On October 10, the U.S. Supreme Court is scheduled to hear oral arguments in two cases challenging President Trump’s executive order banning immigration from six Muslim-majority countries. Enacted after Trump’s earlier order was roundly rejected by members of Congress, the courts, and the American people, the current ban is a “fix” in name only. It is still an unconstitutional affront to core American values. As People For the American Way Foundation’s Elliot Mincberg put it:
There’s simply no credible argument that the Trump administration’s order is anything other than a Muslim ban in a not very good disguise. This kind of government action directly contradicts the core values laid out in the First Amendment. It’s critical that Americans of all backgrounds make clear that we won’t accept this kind of unconstitutional attack on our friends and neighbors.
Mincberg’s comments came as PFAW Foundation joined the Southern Poverty Law Center, Americans United for Separation of Church and State, and allied religious and civil rights organizations and members of the clergy on a friend-of-the-court brief filed with the Court on September 18. Our introduction:
Our constitutional order admits of no official denigration of religious minorities or official disfavor toward anyone based on faith or belief. “If there is any fixed star in our constitutional constellation, it is that no official, high or petty, can prescribe what shall be orthodox in politics, nationalism, religion, or other matters of opinion * * *.” W. Va. State Bd. of Educ. v. Barnette, 319 U.S. 624, 642 (1943). Hence, the Religion Clauses of the First Amendment and the Fifth and Fourteenth Amendments’ guarantees of equal protection “all speak with one voice on this point: Absent the most unusual circumstances, one’s religion ought not affect one’s legal rights or duties or benefits.” Bd. of Educ. v. Grumet, 512 U.S. 687, 715 (1994) (O’Connor, J., concurring in part and concurring in the judgment). “[T]he Establishment Clause forbids the government to use religion as a line-drawing criterion. In this respect, the Establishment Clause mirrors the Equal Protection Clause.” Id. at 728 (Kennedy, J., concurring in the judgment).
This “essential commitment to religious freedom” (Church of the Lukumi Babalu Aye, Inc. v.

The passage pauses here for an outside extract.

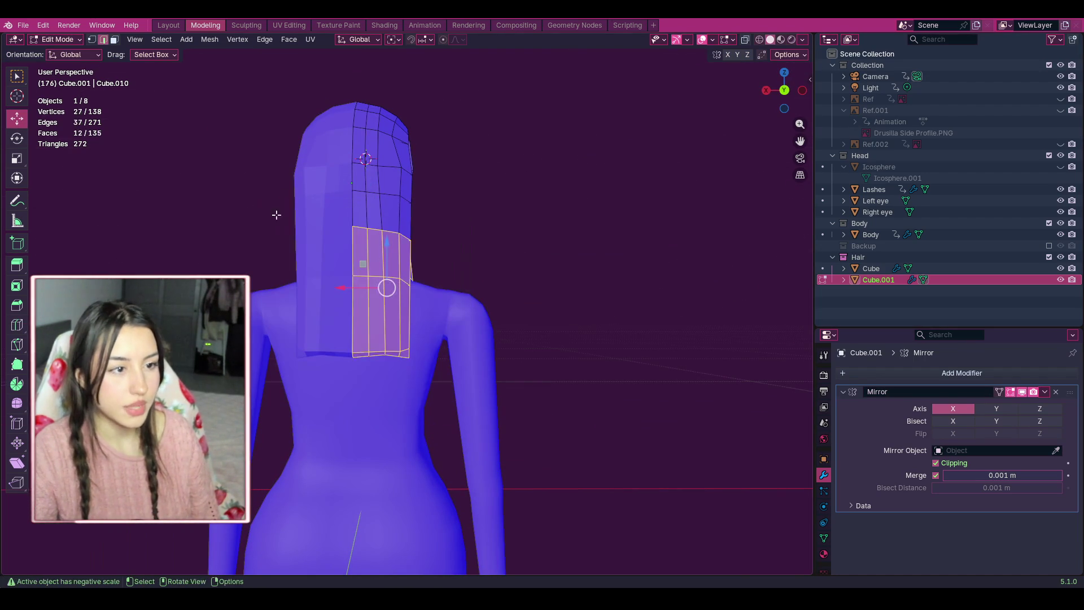
mouse_move(483, 438)
left_mouse_down()
mouse_move(382, 295)
mouse_move(259, 178)
left_mouse_up()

City of Hialeah, 508 U.S. 520, 524 (1993)) was no accident. “The history of governmentally established religion, both in England and in this country, showed that whenever government had allied itself with one particular form of religion, the inevitable result had been that it had incurred the hatred, disrespect and even contempt of those who held contrary beliefs.” Engel v. Vitale, 370 U.S. 421, 431 (1962). Accordingly, the Framers drafted the First Amendment with “awareness of the historical fact that governmentally established religions and religious persecutions go hand in hand.” Id. at 432.
The challenged Executive Order reneges on our Nation’s commitment to religious freedom by targeting Muslims for opprobrium, denigration, and discrimination based solely on their faith. This marking of one religion for official disfavor—this ban on Muslims—cannot be justified by the government’s asserted interest in combating terrorism, because the Muslim ban is woefully ill-suited to achieving that interest.

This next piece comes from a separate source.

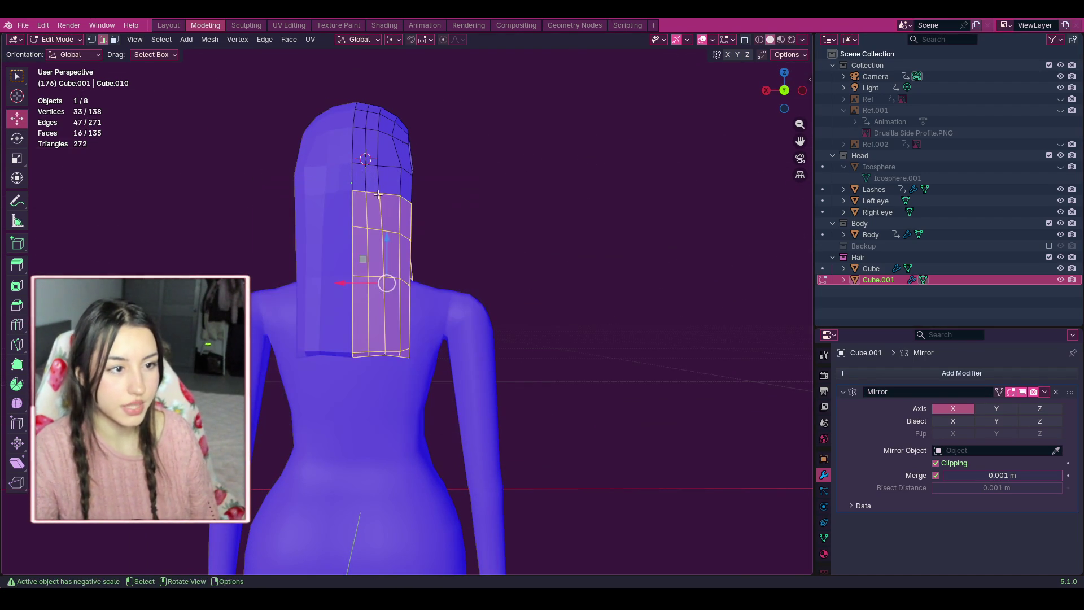
left_click_drag(387, 249, 386, 298)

The Muslim ban has also unleashed and placed the government’s imprimatur on persecution and violence that endanger lives and rip communities apart. Consequently, attacks on mosques and other anti-Muslim hate crimes have nearly doubled since the Muslim ban was instituted. The Establishment Clause protects against this official incitement of prejudice and cruelty.
The government’s casting of one group as the object of fear, disrespect, and maltreatment is invidious discrimination and an unconstitutional religious preference that cannot withstand scrutiny. This Court should affirm the preliminary injunctions to preserve the “profound commitment to religious liberty” “that has served [this Nation] so well.” (McCreary County v. ACLU of Ky., 545 U.S. 844, 882, 884 (2005) (O’Connor, J., concurring)).